I have used:
- NestJS with Scheduler
- Bull with Redis
- MikroORM with MongoDB
- LangChain with OpenAI
In simple solution documents will be fetched in a scheduler every 24 hours and then split into batches. Batches will go on bull queue, so the scheduler won't process whole file. It will be more efficient, when Node doesn't process file on a main thread. Because of that it is a showcase, I pushed 10 products on the same queue to process them after creating. In the last step I have used OpenAI to generate a description.
Modules description:
- core - this is core of my application, so there is a product module
- generic - I can use this kind of module across application. I can use custom configuration every time those modules are imported
- supporting - I haven't used this kind of module in this app, but it is not part of core business logic. For example this module could contain authentication logic
- Add
.env
file
DB_PORT=27017
DB_USER=root
DB_PASSWORD=root
DB_NAME=naologic
DB_HOST=naologic-mongo
REDIS_PORT=6379
REDIS_HOST=naologic-redis
OPEN_AI_MAX_TOKENS= #number of tokens
OPEN_AI_API_KEY= #your key
- Run docker compose
docker compose up
- If you want to run scheduler immediately then uncomment line 9 in file main.ts
This solution will involve some cloud services (GCP for example)

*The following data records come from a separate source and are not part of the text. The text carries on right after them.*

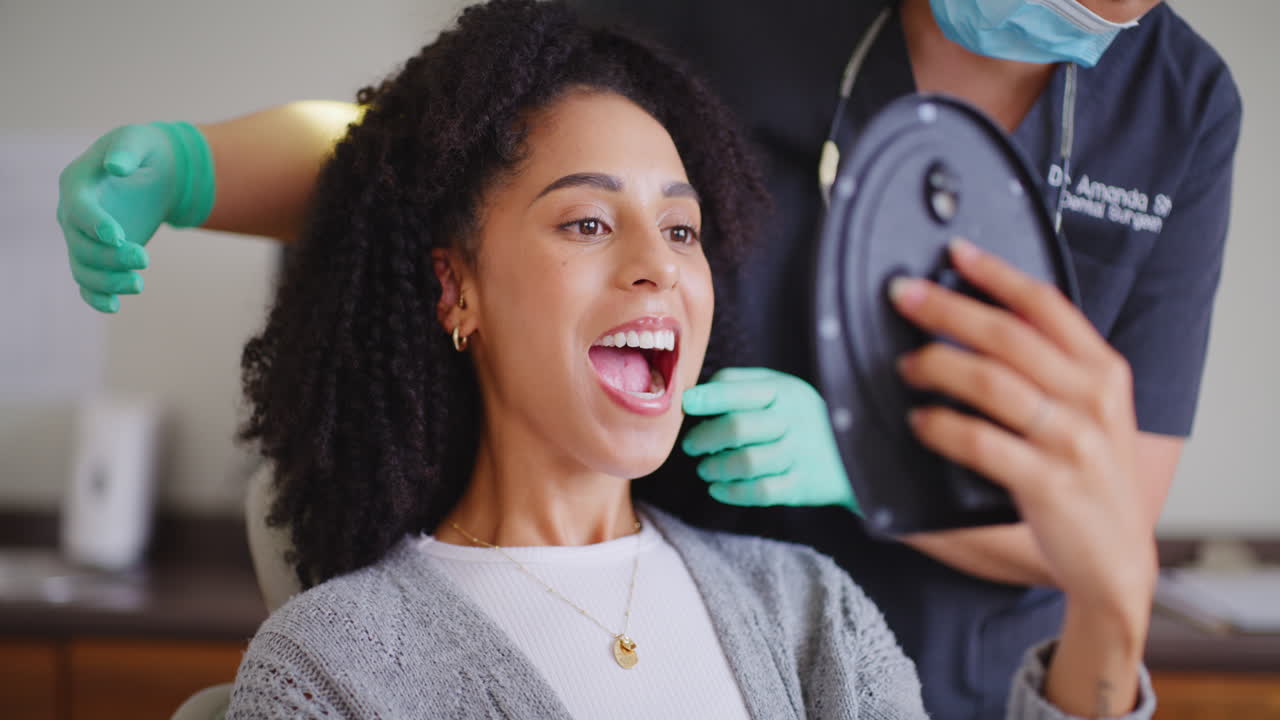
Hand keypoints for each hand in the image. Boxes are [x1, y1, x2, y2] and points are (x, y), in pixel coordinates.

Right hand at [56, 122, 214, 311]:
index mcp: (76, 184)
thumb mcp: (138, 140)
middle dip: (110, 257)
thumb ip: (126, 150)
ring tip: (138, 284)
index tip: (119, 237)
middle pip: (80, 245)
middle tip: (144, 259)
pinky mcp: (98, 255)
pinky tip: (114, 307)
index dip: (94, 223)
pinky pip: (88, 282)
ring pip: (83, 269)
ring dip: (107, 282)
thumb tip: (117, 167)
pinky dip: (96, 297)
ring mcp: (82, 237)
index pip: (77, 209)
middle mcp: (71, 214)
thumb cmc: (143, 150)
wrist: (152, 170)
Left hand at [681, 368, 859, 513]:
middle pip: (737, 428)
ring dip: (715, 467)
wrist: (860, 451)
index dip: (706, 398)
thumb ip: (741, 384)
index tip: (686, 405)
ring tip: (705, 468)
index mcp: (783, 391)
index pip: (737, 389)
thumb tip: (696, 392)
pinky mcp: (802, 486)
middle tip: (691, 445)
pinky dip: (732, 492)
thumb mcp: (782, 387)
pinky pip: (760, 492)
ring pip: (746, 463)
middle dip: (704, 437)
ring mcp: (798, 455)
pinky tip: (718, 489)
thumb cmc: (803, 416)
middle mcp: (791, 421)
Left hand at [891, 239, 1154, 628]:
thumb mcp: (1088, 412)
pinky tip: (920, 420)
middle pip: (1007, 335)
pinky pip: (980, 441)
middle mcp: (1092, 398)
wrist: (1114, 558)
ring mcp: (1071, 441)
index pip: (1046, 304)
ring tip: (906, 365)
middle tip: (903, 295)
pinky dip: (941, 426)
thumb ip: (1050, 369)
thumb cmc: (1089, 477)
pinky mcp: (1048, 482)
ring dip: (937, 365)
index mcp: (1102, 371)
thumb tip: (978, 324)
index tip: (956, 252)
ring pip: (990, 382)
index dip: (997, 273)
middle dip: (947, 308)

- cloud scheduler - this service is responsible for scheduling tasks
- cloud functions - those functions are serverless, so when they are called it doesn't affect your app
Cloud function will fetch the file and split data into batches. Then it will call endpoint from the app. Probably there can be some kind of a load balancer for example on instance group. Load balancer will take the least used instance and this instance will process documents.
There will be two queues. First one will process products, so it will create and update products. Then it will push message on second queue which will add description enhanced by AI to documents.
This solution is better, because it takes multi instance app into consideration. The first solution uses scheduler, so every instance of app will try to process documents.
- If I want to inform all vendors about product creation, update or deletion then I will use inbox outbox pattern. So firstly I will save event and inform everyone about the change and then I will save entity. For core of my application I want to use this pattern, because message will be delivered at least once.
- If deleted products have an order I will inform every module with event. Then other module probably will send an email with apologize that product is unavailable.